### TASK BRIEF
Please answer these questions using the account of moving a Bridgeport mill below.
(a) How long is the mill's table?
(b) How much did the tow truck cost for getting the mill into the basement in Orange?
(c) What was used to lift the mill out of the moving van in Arizona?

### EXCERPT PROVIDED
____
After some email exchanges it was determined that it would indeed fit in my basement exactly where my current mill (a Clausing 8520) was sitting. The old round ram M-head Bridgeports are the shortest mills that Bridgeport ever made. This one had a 32-inch table (the smallest Bridgeport ever produced) and a 9-inch knee instead of the now more common 12-inch knee.

The Bridgeport came with a home-brew 1-3 phase rotary converter. This was an idler style arrangement with a large heavy motor. Ken also offered free a replacement C-face single-phase motor and an aluminum plate suitable for mounting it and a few Morse #2 collets (1/2", 3/8", 1/4").

I passed on the motor accessories. I knew that I would want to power the mill with a VFD so that saved me hauling away the two extra heavy motors.


Moving
We lightened the mill by removing the head, the motor, and the table. The head and motor came off easily. The table caused us some head scratching. First we removed the original Bridgeport longitudinal power feed assembly, which I did not intend to use. Then we thought we would just slide the table off the end. What we didn't account for was the extreme wear. As the table moved off center, it tightened up considerably. After we discovered how to loosen the adjustable gib, it came off easily. I managed to put the motor, head, longitudinal power feed, and table in the trunk of my Mustang.

I arranged for help from a friend with a flatbed trailer that he uses for moving cars. Ken Malsky's neighbor had a brand new backhoe. We rolled the mill out of Ken's garage on the homemade pallet with four casters. His neighbor wrapped a chain around the ram, picked it up with his backhoe, and sat it on my neighbor's trailer. We were a little anxious while the backhoe laid the mill on it's back, but it went over without any fuss.

After we drove the trailer and chained down mill to Orange, I called a local tow truck. For $35, he picked up the mill with a sling around the ram and slid it down the basement bulkhead stairs on two 2x10 planks.

At this point I had the mill in my basement and proceeded to take it "completely" apart. After many hours of work on the mill I was given the chance to take an early retirement package when Hewlett Packard bought out Compaq. So we sold the house and moved to Mesa Arizona. Again, I hired the local tow truck operator. He picked up the base column, turret, and ram as one assembly and sat it in my driveway. I rolled it into the garage on its homemade pallet. The fellow who bought my house had access to a large truck with a lift gate. On moving day, we put it on his lift gate and raised it to the moving van and rolled it in. After we got settled in Arizona and the movers arrived, we used a bobcat with a forklift front end to pick it out of the van and place it in my new workshop.
____
### SUPPLIED INFORMATION
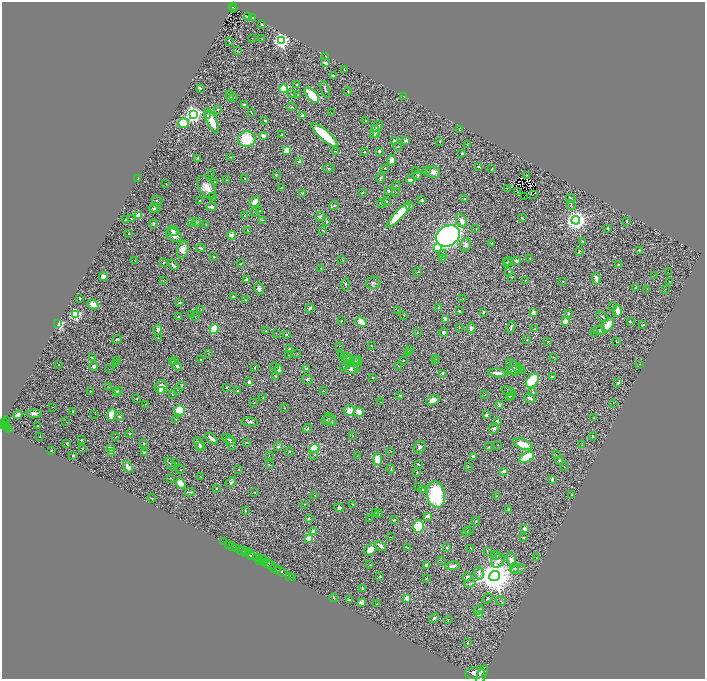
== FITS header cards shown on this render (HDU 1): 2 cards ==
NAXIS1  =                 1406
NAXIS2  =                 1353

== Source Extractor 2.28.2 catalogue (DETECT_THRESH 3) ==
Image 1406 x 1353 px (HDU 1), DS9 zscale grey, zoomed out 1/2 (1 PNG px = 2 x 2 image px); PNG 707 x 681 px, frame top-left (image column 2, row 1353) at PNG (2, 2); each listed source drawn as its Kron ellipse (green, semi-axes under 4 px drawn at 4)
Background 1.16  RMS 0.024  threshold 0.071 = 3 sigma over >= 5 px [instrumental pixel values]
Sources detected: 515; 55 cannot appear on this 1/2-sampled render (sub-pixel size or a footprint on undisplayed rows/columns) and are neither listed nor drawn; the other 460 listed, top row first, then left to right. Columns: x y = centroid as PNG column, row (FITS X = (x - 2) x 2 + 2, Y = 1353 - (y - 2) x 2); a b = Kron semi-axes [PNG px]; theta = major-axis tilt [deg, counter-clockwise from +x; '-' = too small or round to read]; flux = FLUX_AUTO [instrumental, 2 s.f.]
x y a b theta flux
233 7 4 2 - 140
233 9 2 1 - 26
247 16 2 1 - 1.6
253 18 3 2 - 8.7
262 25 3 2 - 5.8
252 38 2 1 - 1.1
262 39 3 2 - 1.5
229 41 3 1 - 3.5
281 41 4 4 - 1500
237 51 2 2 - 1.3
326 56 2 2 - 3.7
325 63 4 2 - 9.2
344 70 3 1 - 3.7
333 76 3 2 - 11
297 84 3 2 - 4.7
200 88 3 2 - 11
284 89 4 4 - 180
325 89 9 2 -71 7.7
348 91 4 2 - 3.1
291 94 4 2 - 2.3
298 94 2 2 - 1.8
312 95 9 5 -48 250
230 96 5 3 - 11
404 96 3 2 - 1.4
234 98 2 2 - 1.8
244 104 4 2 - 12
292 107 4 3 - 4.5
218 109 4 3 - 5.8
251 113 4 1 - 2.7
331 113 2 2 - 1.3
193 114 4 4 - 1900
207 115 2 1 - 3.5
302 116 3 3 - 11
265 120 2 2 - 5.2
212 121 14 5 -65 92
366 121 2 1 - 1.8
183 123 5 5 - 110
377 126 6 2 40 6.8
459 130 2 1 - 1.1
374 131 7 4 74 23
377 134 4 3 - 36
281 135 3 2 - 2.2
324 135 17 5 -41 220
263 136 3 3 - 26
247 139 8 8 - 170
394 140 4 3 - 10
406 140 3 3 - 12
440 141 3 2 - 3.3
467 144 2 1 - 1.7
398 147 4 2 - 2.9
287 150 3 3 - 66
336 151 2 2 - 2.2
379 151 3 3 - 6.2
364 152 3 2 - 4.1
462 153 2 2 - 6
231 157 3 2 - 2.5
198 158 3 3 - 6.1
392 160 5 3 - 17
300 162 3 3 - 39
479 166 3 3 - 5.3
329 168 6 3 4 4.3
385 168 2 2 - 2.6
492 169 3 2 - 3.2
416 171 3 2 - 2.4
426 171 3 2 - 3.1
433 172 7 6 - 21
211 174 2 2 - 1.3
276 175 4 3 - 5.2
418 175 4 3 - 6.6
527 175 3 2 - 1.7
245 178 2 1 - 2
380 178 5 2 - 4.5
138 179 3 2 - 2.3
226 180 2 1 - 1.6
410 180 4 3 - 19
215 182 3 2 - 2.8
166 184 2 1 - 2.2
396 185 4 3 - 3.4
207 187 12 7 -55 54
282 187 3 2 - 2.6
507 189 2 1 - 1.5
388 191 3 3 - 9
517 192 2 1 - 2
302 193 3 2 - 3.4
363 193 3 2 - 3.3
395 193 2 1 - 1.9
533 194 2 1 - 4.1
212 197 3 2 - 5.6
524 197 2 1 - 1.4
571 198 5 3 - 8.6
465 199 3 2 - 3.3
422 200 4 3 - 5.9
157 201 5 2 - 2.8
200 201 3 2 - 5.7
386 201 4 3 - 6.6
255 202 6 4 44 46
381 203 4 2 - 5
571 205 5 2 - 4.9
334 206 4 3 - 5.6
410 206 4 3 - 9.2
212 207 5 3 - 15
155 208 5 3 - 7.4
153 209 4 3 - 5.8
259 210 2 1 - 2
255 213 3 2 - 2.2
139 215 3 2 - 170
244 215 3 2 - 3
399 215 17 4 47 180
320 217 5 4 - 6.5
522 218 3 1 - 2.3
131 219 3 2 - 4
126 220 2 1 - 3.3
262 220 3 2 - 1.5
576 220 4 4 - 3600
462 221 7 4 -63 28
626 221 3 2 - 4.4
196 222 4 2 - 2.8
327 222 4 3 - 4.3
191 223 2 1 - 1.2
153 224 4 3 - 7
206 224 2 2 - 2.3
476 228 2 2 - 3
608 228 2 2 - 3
____
### ANSWER BELOW
(a) 32 inches
(b) $35
(c) A bobcat with a forklift front end